- **Supplied records**:

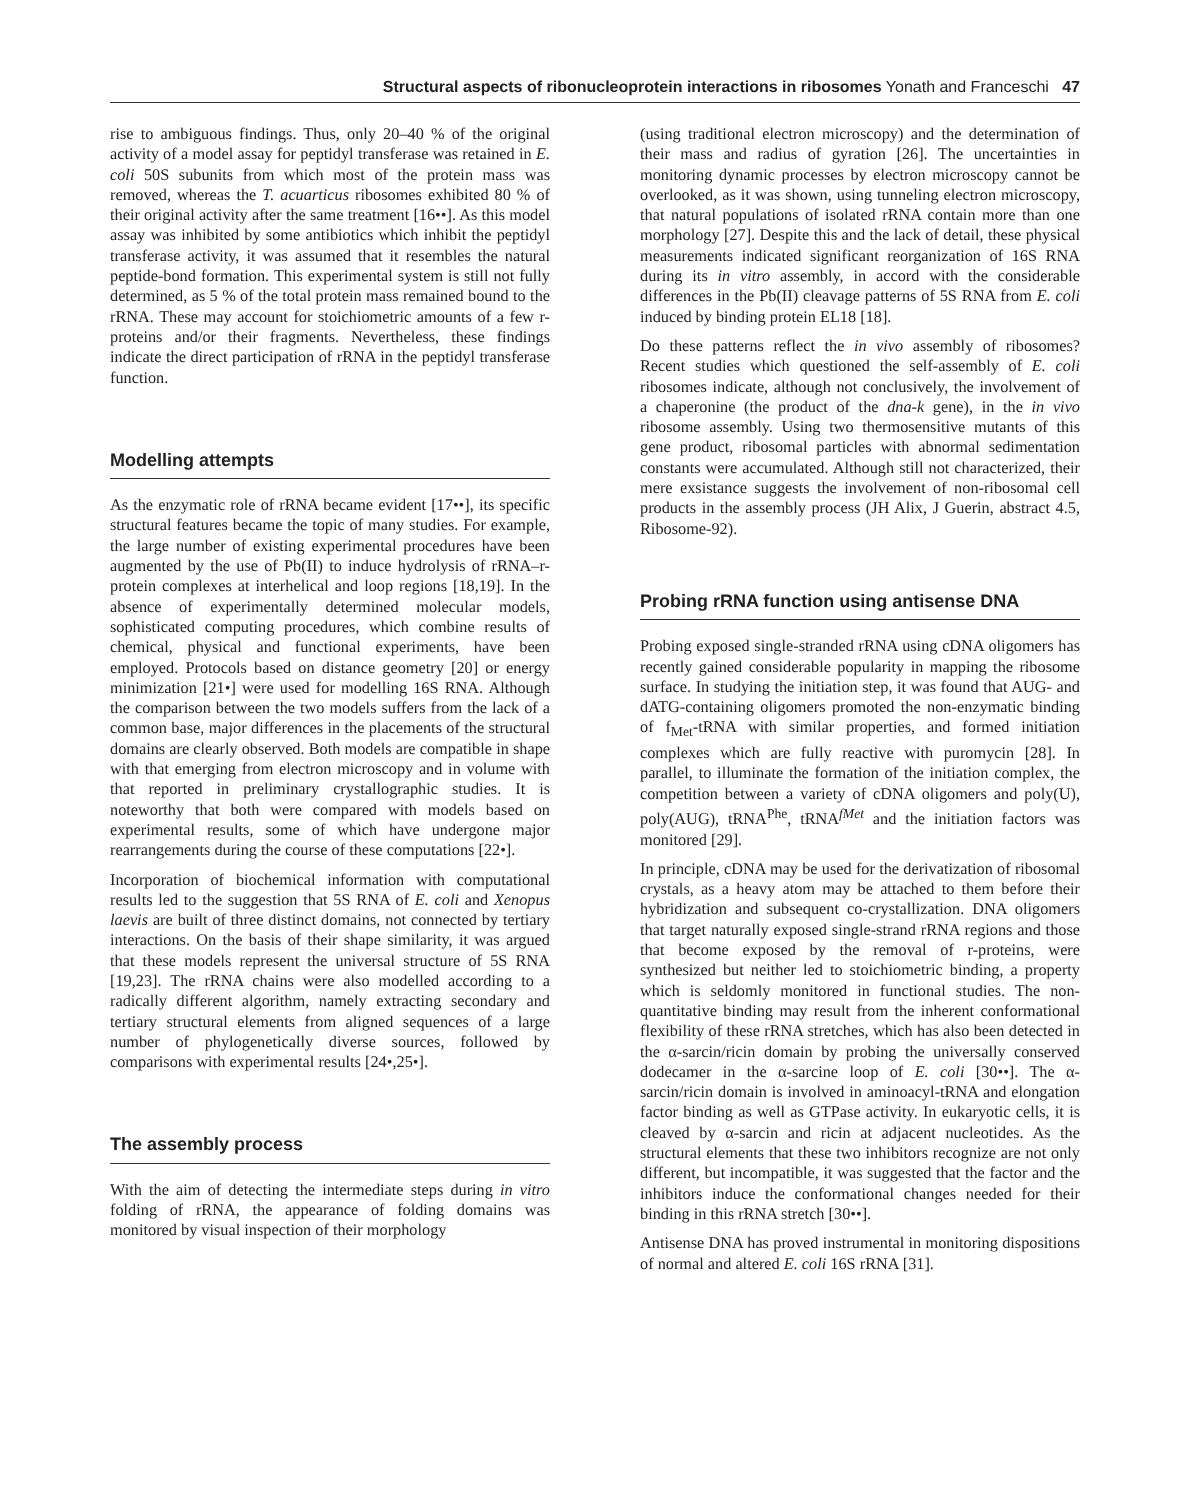Structural aspects of ribonucleoprotein interactions in ribosomes Yonath and Franceschi 47
rise to ambiguous findings. Thus, only 20–40 % of the original activity of a model assay for peptidyl transferase was retained in E. coli 50S subunits from which most of the protein mass was removed, whereas the T. acuarticus ribosomes exhibited 80 % of their original activity after the same treatment [16••]. As this model assay was inhibited by some antibiotics which inhibit the peptidyl transferase activity, it was assumed that it resembles the natural peptide-bond formation. This experimental system is still not fully determined, as 5 % of the total protein mass remained bound to the rRNA. These may account for stoichiometric amounts of a few r-proteins and/or their fragments. Nevertheless, these findings indicate the direct participation of rRNA in the peptidyl transferase function.
Modelling attempts
As the enzymatic role of rRNA became evident [17••], its specific structural features became the topic of many studies. For example, the large number of existing experimental procedures have been augmented by the use of Pb(II) to induce hydrolysis of rRNA–r-protein complexes at interhelical and loop regions [18,19]. In the absence of experimentally determined molecular models, sophisticated computing procedures, which combine results of chemical, physical and functional experiments, have been employed. Protocols based on distance geometry [20] or energy minimization [21•] were used for modelling 16S RNA. Although the comparison between the two models suffers from the lack of a common base, major differences in the placements of the structural domains are clearly observed. Both models are compatible in shape with that emerging from electron microscopy and in volume with that reported in preliminary crystallographic studies. It is noteworthy that both were compared with models based on experimental results, some of which have undergone major rearrangements during the course of these computations [22•].
Incorporation of biochemical information with computational results led to the suggestion that 5S RNA of E. coli and Xenopus laevis are built of three distinct domains, not connected by tertiary interactions. On the basis of their shape similarity, it was argued that these models represent the universal structure of 5S RNA [19,23]. The rRNA chains were also modelled according to a radically different algorithm, namely extracting secondary and tertiary structural elements from aligned sequences of a large number of phylogenetically diverse sources, followed by comparisons with experimental results [24•,25•].
The assembly process
With the aim of detecting the intermediate steps during in vitro folding of rRNA, the appearance of folding domains was monitored by visual inspection of their morphology
(using traditional electron microscopy) and the determination of their mass and radius of gyration [26]. The uncertainties in monitoring dynamic processes by electron microscopy cannot be overlooked, as it was shown, using tunneling electron microscopy, that natural populations of isolated rRNA contain more than one morphology [27]. Despite this and the lack of detail, these physical measurements indicated significant reorganization of 16S RNA during its in vitro assembly, in accord with the considerable differences in the Pb(II) cleavage patterns of 5S RNA from E. coli induced by binding protein EL18 [18].
Do these patterns reflect the in vivo assembly of ribosomes? Recent studies which questioned the self-assembly of E. coli ribosomes indicate, although not conclusively, the involvement of a chaperonine (the product of the dna-k gene), in the in vivo ribosome assembly. Using two thermosensitive mutants of this gene product, ribosomal particles with abnormal sedimentation constants were accumulated. Although still not characterized, their mere exsistance suggests the involvement of non-ribosomal cell products in the assembly process (JH Alix, J Guerin, abstract 4.5, Ribosome-92).
Probing rRNA function using antisense DNA
Probing exposed single-stranded rRNA using cDNA oligomers has recently gained considerable popularity in mapping the ribosome surface. In studying the initiation step, it was found that AUG- and dATG-containing oligomers promoted the non-enzymatic binding of f<sub>Met</sub>-tRNA with similar properties, and formed initiation complexes which are fully reactive with puromycin [28]. In parallel, to illuminate the formation of the initiation complex, the competition between a variety of cDNA oligomers and poly(U), poly(AUG), tRNA<sup>Phe</sup>, tRNA<sup>fMet</sup> and the initiation factors was monitored [29].
In principle, cDNA may be used for the derivatization of ribosomal crystals, as a heavy atom may be attached to them before their hybridization and subsequent co-crystallization. DNA oligomers that target naturally exposed single-strand rRNA regions and those that become exposed by the removal of r-proteins, were synthesized but neither led to stoichiometric binding, a property which is seldomly monitored in functional studies. The non-quantitative binding may result from the inherent conformational flexibility of these rRNA stretches, which has also been detected in the α-sarcin/ricin domain by probing the universally conserved dodecamer in the α-sarcine loop of E. coli [30••]. The α-sarcin/ricin domain is involved in aminoacyl-tRNA and elongation factor binding as well as GTPase activity. In eukaryotic cells, it is cleaved by α-sarcin and ricin at adjacent nucleotides. As the structural elements that these two inhibitors recognize are not only different, but incompatible, it was suggested that the factor and the inhibitors induce the conformational changes needed for their binding in this rRNA stretch [30••].
Antisense DNA has proved instrumental in monitoring dispositions of normal and altered E. coli 16S rRNA [31].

- **About this exercise**:
When you transcribe the entries above, keep every word exact and leave out the pictures.

- **Task response**:
Structural aspects of ribonucleoprotein interactions in ribosomes Yonath and Franceschi 47
rise to ambiguous findings. Thus, only 20–40 % of the original activity of a model assay for peptidyl transferase was retained in E. coli 50S subunits from which most of the protein mass was removed, whereas the T. acuarticus ribosomes exhibited 80 % of their original activity after the same treatment [16••]. As this model assay was inhibited by some antibiotics which inhibit the peptidyl transferase activity, it was assumed that it resembles the natural peptide-bond formation. This experimental system is still not fully determined, as 5 % of the total protein mass remained bound to the rRNA. These may account for stoichiometric amounts of a few r-proteins and/or their fragments. Nevertheless, these findings indicate the direct participation of rRNA in the peptidyl transferase function.
Modelling attempts
As the enzymatic role of rRNA became evident [17••], its specific structural features became the topic of many studies. For example, the large number of existing experimental procedures have been augmented by the use of Pb(II) to induce hydrolysis of rRNA–r-protein complexes at interhelical and loop regions [18,19]. In the absence of experimentally determined molecular models, sophisticated computing procedures, which combine results of chemical, physical and functional experiments, have been employed. Protocols based on distance geometry [20] or energy minimization [21•] were used for modelling 16S RNA. Although the comparison between the two models suffers from the lack of a common base, major differences in the placements of the structural domains are clearly observed. Both models are compatible in shape with that emerging from electron microscopy and in volume with that reported in preliminary crystallographic studies. It is noteworthy that both were compared with models based on experimental results, some of which have undergone major rearrangements during the course of these computations [22•].
Incorporation of biochemical information with computational results led to the suggestion that 5S RNA of E. coli and Xenopus laevis are built of three distinct domains, not connected by tertiary interactions. On the basis of their shape similarity, it was argued that these models represent the universal structure of 5S RNA [19,23]. The rRNA chains were also modelled according to a radically different algorithm, namely extracting secondary and tertiary structural elements from aligned sequences of a large number of phylogenetically diverse sources, followed by comparisons with experimental results [24•,25•].
The assembly process
With the aim of detecting the intermediate steps during in vitro folding of rRNA, the appearance of folding domains was monitored by visual inspection of their morphology
(using traditional electron microscopy) and the determination of their mass and radius of gyration [26]. The uncertainties in monitoring dynamic processes by electron microscopy cannot be overlooked, as it was shown, using tunneling electron microscopy, that natural populations of isolated rRNA contain more than one morphology [27]. Despite this and the lack of detail, these physical measurements indicated significant reorganization of 16S RNA during its in vitro assembly, in accord with the considerable differences in the Pb(II) cleavage patterns of 5S RNA from E. coli induced by binding protein EL18 [18].
Do these patterns reflect the in vivo assembly of ribosomes? Recent studies which questioned the self-assembly of E. coli ribosomes indicate, although not conclusively, the involvement of a chaperonine (the product of the dna-k gene), in the in vivo ribosome assembly. Using two thermosensitive mutants of this gene product, ribosomal particles with abnormal sedimentation constants were accumulated. Although still not characterized, their mere exsistance suggests the involvement of non-ribosomal cell products in the assembly process (JH Alix, J Guerin, abstract 4.5, Ribosome-92).
Probing rRNA function using antisense DNA
Probing exposed single-stranded rRNA using cDNA oligomers has recently gained considerable popularity in mapping the ribosome surface. In studying the initiation step, it was found that AUG- and dATG-containing oligomers promoted the non-enzymatic binding of f<sub>Met</sub>-tRNA with similar properties, and formed initiation complexes which are fully reactive with puromycin [28]. In parallel, to illuminate the formation of the initiation complex, the competition between a variety of cDNA oligomers and poly(U), poly(AUG), tRNA<sup>Phe</sup>, tRNA<sup>fMet</sup> and the initiation factors was monitored [29].
In principle, cDNA may be used for the derivatization of ribosomal crystals, as a heavy atom may be attached to them before their hybridization and subsequent co-crystallization. DNA oligomers that target naturally exposed single-strand rRNA regions and those that become exposed by the removal of r-proteins, were synthesized but neither led to stoichiometric binding, a property which is seldomly monitored in functional studies. The non-quantitative binding may result from the inherent conformational flexibility of these rRNA stretches, which has also been detected in the α-sarcin/ricin domain by probing the universally conserved dodecamer in the α-sarcine loop of E. coli [30••]. The α-sarcin/ricin domain is involved in aminoacyl-tRNA and elongation factor binding as well as GTPase activity. In eukaryotic cells, it is cleaved by α-sarcin and ricin at adjacent nucleotides. As the structural elements that these two inhibitors recognize are not only different, but incompatible, it was suggested that the factor and the inhibitors induce the conformational changes needed for their binding in this rRNA stretch [30••].
Antisense DNA has proved instrumental in monitoring dispositions of normal and altered E. coli 16S rRNA [31].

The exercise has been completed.